Vingt-cinq ans après « Moi… Lolita », Alizée retrouve la scène avec une tournée anniversaire placée sous le signe de la nostalgie. La chanteuse revisite à Montpellier les titres qui ont marqué sa carrière, entourée des équipes de ses débuts et de nombreux danseurs.
Vous avez expliqué ne pas vouloir faire un simple copier-coller du show de l’époque de votre premier succès. De quoi est fait votre concert aujourd’hui ?
Mon concert sera surtout fait de nostalgie. On revisite un peu les titres qui ont fait partie de ma vie de chanteuse. J’ai repris les mêmes équipes que sur la première tournée. Ça me tenait à cœur qu’ils soient là pour fêter cet anniversaire. À l’époque, quand on était ensemble sur les concerts, les autres albums n’existaient pas encore. Donc là, on revisite un peu les titres. Il y a énormément de danse sur scène. C’était important pour moi qu’il y ait beaucoup de danse. Et comme ça, je peux partager la scène et la tournée avec mon mari, qui est le chorégraphe du spectacle.
Est-ce que vous avez l’impression que vous chantez aujourd’hui pour le même public qu’il y a 25 ans, ou pour une génération différente ?
J’ai l’impression que c’est un peu des deux. Je pense qu’il y a des gens qui étaient là au début, qui ont grandi avec moi, qui ont évolué et qui viennent justement pour ce côté nostalgique. Je pense qu’il y en a aussi qui sont là parce qu’ils m’ont peut-être découverte en cours de route. Et s’il y a des nouveaux, ce sont peut-être les enfants de ceux qui m’écoutaient à l’époque et qui viennent avec leurs parents pour découvrir ce que leurs parents écoutaient quand ils avaient leur âge.
Après les premiers concerts, qu’est-ce qui vous a le plus surprise dans la réaction du public ?
Le fait que le public connaisse les paroles sur le bout des lèvres, vraiment du début à la fin. Que ce soit les singles ou même les chansons d’albums, c’est vrai que j’avais l’impression que le public chantait plus fort que moi.
Cette tournée vous a rassurée sur votre place de chanteuse ?
Oui, totalement, bien sûr. Parce que forcément, quand on ne fait plus ce métier et qu’on est un peu en retrait, on ne sait pas si les gens sont toujours présents. Même si on est très suivie sur les réseaux sociaux, parfois, ça ne reflète pas la réalité. Et là, pour le coup, c’est rassurant et plaisant aussi de voir que les gens sont toujours là et écoutent toujours notre musique.

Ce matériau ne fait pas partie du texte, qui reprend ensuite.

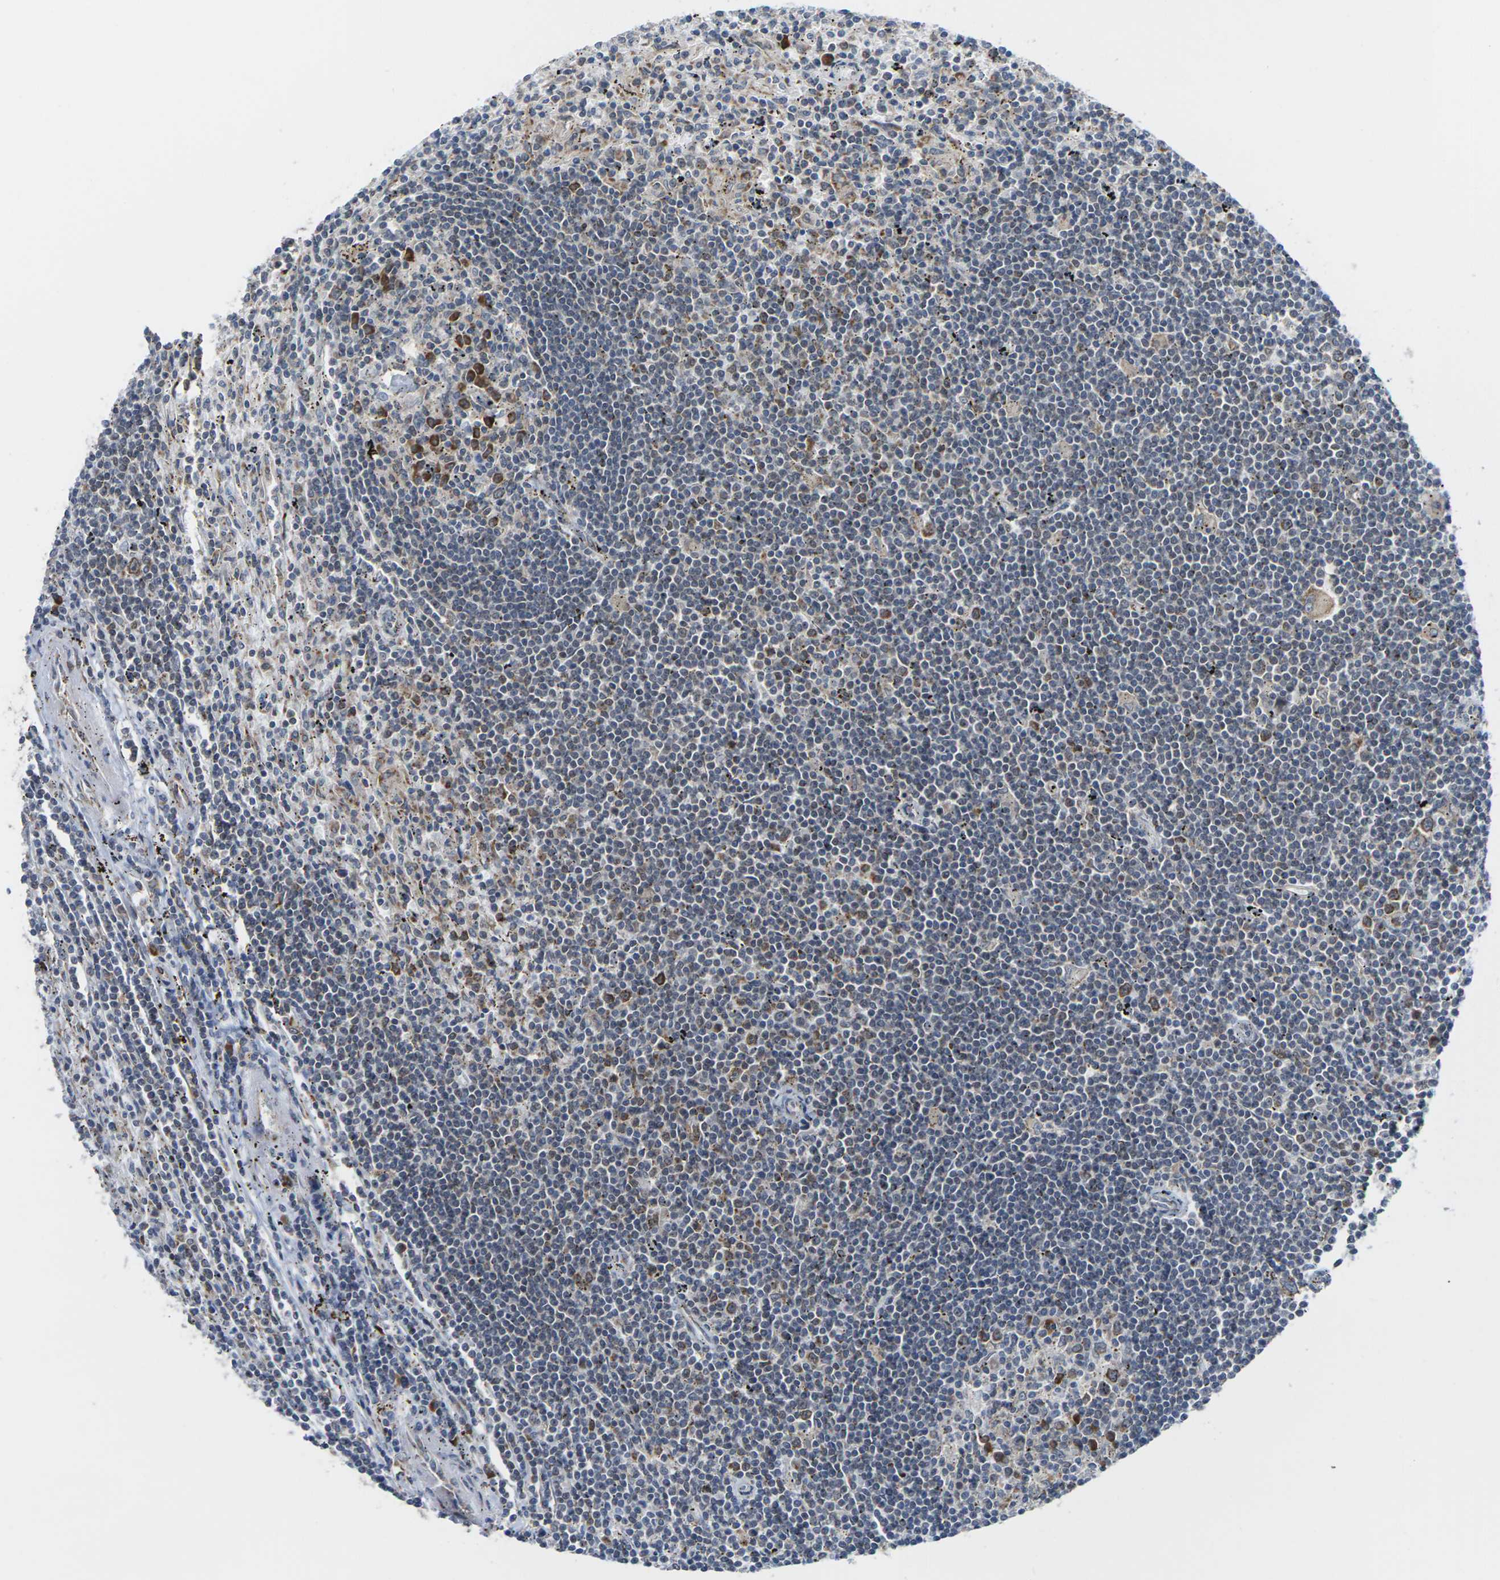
{"staining": {"intensity": "negative", "quantity": "none", "location": "none"}, "tissue": "lymphoma", "cell_type": "Tumor cells", "image_type": "cancer", "snomed": [{"axis": "morphology", "description": "Malignant lymphoma, non-Hodgkin's type, Low grade"}, {"axis": "topography", "description": "Spleen"}], "caption": "Tumor cells show no significant expression in lymphoma.", "gene": "PDZK1IP1", "patient": {"sex": "male", "age": 76}}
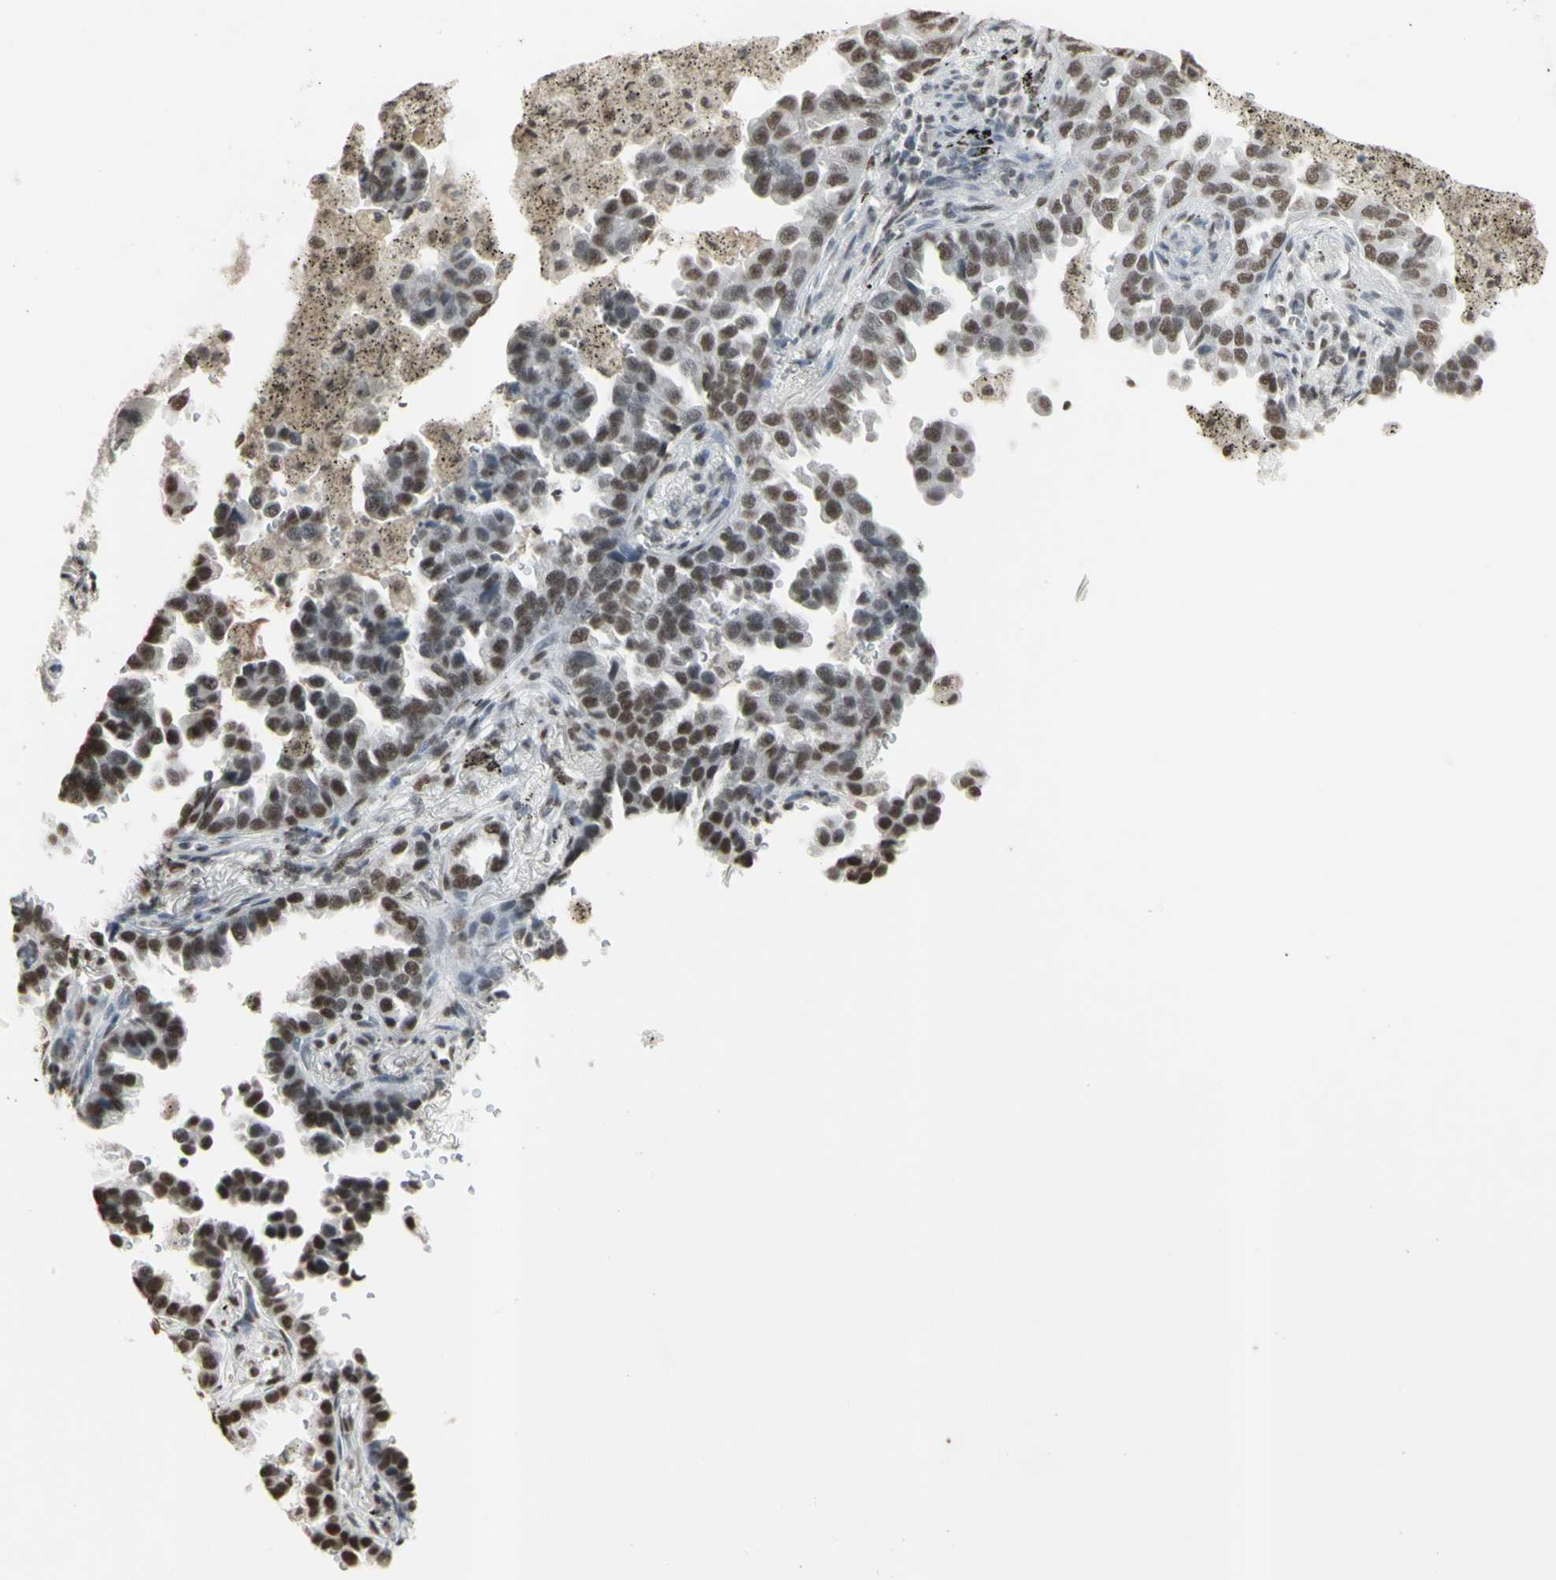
{"staining": {"intensity": "moderate", "quantity": ">75%", "location": "nuclear"}, "tissue": "lung cancer", "cell_type": "Tumor cells", "image_type": "cancer", "snomed": [{"axis": "morphology", "description": "Normal tissue, NOS"}, {"axis": "morphology", "description": "Adenocarcinoma, NOS"}, {"axis": "topography", "description": "Lung"}], "caption": "Immunohistochemical staining of human lung cancer (adenocarcinoma) exhibits medium levels of moderate nuclear positivity in about >75% of tumor cells. (brown staining indicates protein expression, while blue staining denotes nuclei).", "gene": "TRIM28", "patient": {"sex": "male", "age": 59}}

Aussi discrète que Mylène Farmer
Votre premier succès est devenu un classique, mais vous n’avez jamais cherché à entretenir en permanence la nostalgie autour d’Alizée. Il y a une forme de discrétion, peut-être inspirée de Mylène Farmer ?
En fait, je n’ai pas eu besoin d’être inspirée de Mylène pour la discrétion. Je suis naturellement comme ça. Et c’est aussi pour ça qu’on s’est bien entendues dès le début et qu’on a pu travailler ensemble : je suis naturellement réservée et discrète. Donc je suis restée moi-même. « Moi… Lolita » a été reprise plusieurs fois ces dernières années sans que moi je fasse quoi que ce soit. Donc la nostalgie était là naturellement, sans qu’on essaye de la fabriquer ou de l’entretenir.
Justement, parlons de ces reprises. Il y a eu celle de Dua Lipa, il y a aussi la génération TikTok qui s’approprie vos titres. Ça vous fait quoi ?
Ça fait plaisir que les nouvelles générations apprécient aussi ma musique. Et puis surtout, je m’estime chanceuse d’avoir au moins cette chanson qui est vraiment intemporelle et qui traverse les générations. Si elle ressortait maintenant, elle serait encore à la mode.
La communauté LGBTQIA + vous témoigne un attachement très fort depuis vos débuts. Comment vous expliquez ce lien particulier et durable ?
Alors, je ne sais pas. Je pense que c’est aussi un public très fidèle. Il y a d’abord eu, grâce à Mylène [Farmer], une partie de ce public qui m’a suivie au début, notamment à travers notre collaboration. Et puis il m’a suivie par la suite.
Si vous pouviez rencontrer l’Alizée de 2000, juste avant qu’elle connaisse le succès de « Moi… Lolita », qu’est-ce que vous lui diriez ?
De faire confiance à son destin. Parce que moi, je crois au destin. Donc je lui dirais juste ça.
Vendredi 11 septembre à 20 h. Corum, Esplanade Charles de Gaulle, Montpellier. Tarif : 44 à 64 €.